L’effetto di coronavirus, di chiudere lo sbocco in Cina, può causare un bel po’ di perdite anche per le imprese italiane che esportano i loro prodotti e che in quello cinese hanno trovato una quota di mercato. Perché la progressiva ascesa del paese del dragone negli ultimi decenni – dal 1990 al 2018 il tasso medio di espansione economica si aggira intorno al 10% – è certificata dal peso anche degli scambi internazionali.

Scambi internazionale anche con l’Italia, infatti il made in Italy esercita un forte appeal sulla Cina, che rappresenta il nono mercato di destinazione del nostro export, pari a circa 13 miliardi di euro. Dai dati ISTAT si rileva non solo abbigliamento e beni di lusso (con un peso oltre il 15% del totale e un incremento +23% negli ultimi 2 anni) ma anche trasporti (8%), meccanica strumentale (35%) e prodotti chimici in costante crescita (+25% negli ultimi due anni).
Ma quali sono le regioni italiane che esportano di più in Cina? Lombardia con un peso di oltre 34%, Emilia Romagna 15% e Toscana 8%.
Fino a qualche settimana fa si parlava di previsioni allettanti per i produttori italiani nel settore della meccanica strumentale, in particolari per i produttori di macchine utensili per lavorazioni ad alta precisione, macchinari utilizzati nel settore ambientale come motori, riduttori e componenti per turbine eoliche, macchinari e attrezzature per l’edilizia, macchinari per la manutenzione delle tratte ferroviarie, etc…
In “Made in Cina 2025” si parla di opportunità commerciali in linea con la crescita economica ma anche con l’aumento della qualità della vita, che punta sempre di più a prodotti con contenuto altamente tecnologico e su attività a maggior valore aggiunto. Progetto ambizioso per la Cina ma ricco di occasioni per le imprese italiane anche in settori differenti come quello chimico-farmaceutico, food&bevarage.

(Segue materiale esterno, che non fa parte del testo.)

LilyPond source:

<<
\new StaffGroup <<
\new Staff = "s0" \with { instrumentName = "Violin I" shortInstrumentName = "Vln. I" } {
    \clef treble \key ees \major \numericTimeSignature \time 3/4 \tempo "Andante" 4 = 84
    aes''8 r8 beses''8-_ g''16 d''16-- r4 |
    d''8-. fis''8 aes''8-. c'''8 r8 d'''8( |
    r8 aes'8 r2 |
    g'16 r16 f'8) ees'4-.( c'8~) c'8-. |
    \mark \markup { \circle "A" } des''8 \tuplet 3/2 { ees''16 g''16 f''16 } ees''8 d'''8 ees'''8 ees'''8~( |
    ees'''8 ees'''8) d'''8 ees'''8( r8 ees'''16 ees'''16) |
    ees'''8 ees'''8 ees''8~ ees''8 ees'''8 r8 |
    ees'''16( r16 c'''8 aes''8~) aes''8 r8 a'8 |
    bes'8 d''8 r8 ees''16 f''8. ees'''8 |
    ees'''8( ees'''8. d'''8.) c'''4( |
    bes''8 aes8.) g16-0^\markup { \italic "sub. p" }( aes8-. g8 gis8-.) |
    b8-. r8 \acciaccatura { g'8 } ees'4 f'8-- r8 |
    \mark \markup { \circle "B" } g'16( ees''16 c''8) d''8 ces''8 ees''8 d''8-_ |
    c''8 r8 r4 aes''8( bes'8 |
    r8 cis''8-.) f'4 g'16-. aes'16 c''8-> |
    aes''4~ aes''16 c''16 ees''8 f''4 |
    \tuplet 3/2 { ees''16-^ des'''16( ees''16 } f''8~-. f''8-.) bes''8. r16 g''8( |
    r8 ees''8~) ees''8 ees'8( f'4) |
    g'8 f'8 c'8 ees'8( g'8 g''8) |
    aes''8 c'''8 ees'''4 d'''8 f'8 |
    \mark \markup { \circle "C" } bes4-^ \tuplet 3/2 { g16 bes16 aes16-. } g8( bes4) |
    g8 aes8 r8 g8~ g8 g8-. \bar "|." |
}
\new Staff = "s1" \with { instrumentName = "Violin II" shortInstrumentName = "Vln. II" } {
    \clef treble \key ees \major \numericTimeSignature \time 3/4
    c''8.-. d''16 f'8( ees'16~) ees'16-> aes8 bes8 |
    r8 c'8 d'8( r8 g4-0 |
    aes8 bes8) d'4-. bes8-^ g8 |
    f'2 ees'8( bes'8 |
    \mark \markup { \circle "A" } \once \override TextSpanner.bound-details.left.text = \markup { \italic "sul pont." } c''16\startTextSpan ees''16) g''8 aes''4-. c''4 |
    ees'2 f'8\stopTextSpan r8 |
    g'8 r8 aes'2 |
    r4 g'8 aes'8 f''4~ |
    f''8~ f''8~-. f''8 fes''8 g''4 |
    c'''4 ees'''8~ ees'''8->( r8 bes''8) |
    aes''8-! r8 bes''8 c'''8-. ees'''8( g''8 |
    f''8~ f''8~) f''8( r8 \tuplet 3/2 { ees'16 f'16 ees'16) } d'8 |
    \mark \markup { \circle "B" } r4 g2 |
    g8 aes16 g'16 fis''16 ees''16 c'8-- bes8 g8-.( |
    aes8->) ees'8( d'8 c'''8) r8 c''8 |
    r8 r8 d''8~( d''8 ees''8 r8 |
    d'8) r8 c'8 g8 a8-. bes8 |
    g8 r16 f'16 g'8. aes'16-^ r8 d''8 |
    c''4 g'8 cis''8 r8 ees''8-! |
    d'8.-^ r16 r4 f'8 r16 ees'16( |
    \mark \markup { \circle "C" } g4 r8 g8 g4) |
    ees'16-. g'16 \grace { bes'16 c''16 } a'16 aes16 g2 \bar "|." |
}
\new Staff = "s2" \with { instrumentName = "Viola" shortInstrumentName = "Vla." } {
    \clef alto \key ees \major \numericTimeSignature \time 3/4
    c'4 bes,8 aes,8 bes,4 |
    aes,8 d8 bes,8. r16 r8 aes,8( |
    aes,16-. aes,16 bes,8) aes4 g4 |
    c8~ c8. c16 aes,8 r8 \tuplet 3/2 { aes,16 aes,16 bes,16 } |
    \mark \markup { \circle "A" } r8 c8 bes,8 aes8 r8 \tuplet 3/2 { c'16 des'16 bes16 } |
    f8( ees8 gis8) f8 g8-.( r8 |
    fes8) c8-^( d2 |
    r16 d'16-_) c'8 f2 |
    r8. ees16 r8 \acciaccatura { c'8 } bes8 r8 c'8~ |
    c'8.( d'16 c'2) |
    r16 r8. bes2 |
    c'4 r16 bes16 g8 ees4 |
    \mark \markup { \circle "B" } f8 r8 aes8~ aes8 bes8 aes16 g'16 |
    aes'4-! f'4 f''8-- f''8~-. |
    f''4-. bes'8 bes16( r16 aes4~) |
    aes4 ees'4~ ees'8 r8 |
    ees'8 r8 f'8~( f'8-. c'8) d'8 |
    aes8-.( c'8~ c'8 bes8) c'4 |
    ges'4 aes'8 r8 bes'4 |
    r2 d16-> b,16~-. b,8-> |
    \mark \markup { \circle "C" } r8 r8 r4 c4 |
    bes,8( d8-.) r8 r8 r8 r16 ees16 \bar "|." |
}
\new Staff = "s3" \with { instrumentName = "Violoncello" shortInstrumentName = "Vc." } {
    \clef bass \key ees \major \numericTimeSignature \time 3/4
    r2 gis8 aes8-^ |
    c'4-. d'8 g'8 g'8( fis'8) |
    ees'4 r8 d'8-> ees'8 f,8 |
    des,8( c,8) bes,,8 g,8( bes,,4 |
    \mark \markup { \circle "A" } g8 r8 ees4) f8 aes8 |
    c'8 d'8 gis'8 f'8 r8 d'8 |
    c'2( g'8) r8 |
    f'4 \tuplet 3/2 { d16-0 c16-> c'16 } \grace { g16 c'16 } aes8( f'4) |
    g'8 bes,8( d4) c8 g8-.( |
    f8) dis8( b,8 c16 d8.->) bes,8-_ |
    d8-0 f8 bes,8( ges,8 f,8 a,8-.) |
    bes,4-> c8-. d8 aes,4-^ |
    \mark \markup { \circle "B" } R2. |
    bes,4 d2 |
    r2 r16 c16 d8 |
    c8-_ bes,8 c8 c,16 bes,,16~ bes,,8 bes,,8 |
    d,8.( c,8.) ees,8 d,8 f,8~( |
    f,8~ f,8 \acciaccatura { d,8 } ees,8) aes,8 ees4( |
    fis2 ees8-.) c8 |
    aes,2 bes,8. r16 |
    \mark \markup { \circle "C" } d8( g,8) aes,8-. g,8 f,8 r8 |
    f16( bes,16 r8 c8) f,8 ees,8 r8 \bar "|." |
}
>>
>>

Per il momento l’impatto sull’economia cinese deriva soprattutto dai blocchi nei trasporti e, quindi, nello spostamento delle persone e in parte delle merci. Il blocco coinvolge molte province, e tante aziende hanno deciso di chiudere per un periodo imprecisato tant’è che le stime aggregate dell’impatto provenienti in questi giorni dalle istituzioni e banche internazionali suggeriscono una perdita del Pil tra l’1% e il 3%, ma il permanere dei blocchi di trasporto e produzione potrebbe costare molto di più, alla Cina e al resto del mondo, non solo all’Italia: quasi tutti i titoli di borsa di società con alta esposizione sul gigante asiatico hanno perso molto punti percentuali in questi giorni, in particolare nel settore del lusso (dove la domanda cinese rappresenta circa un terzo del totale mondiale), del trasporto aereo, della logistica, e ciò presumibilmente trascinerà in basso tutti i listini.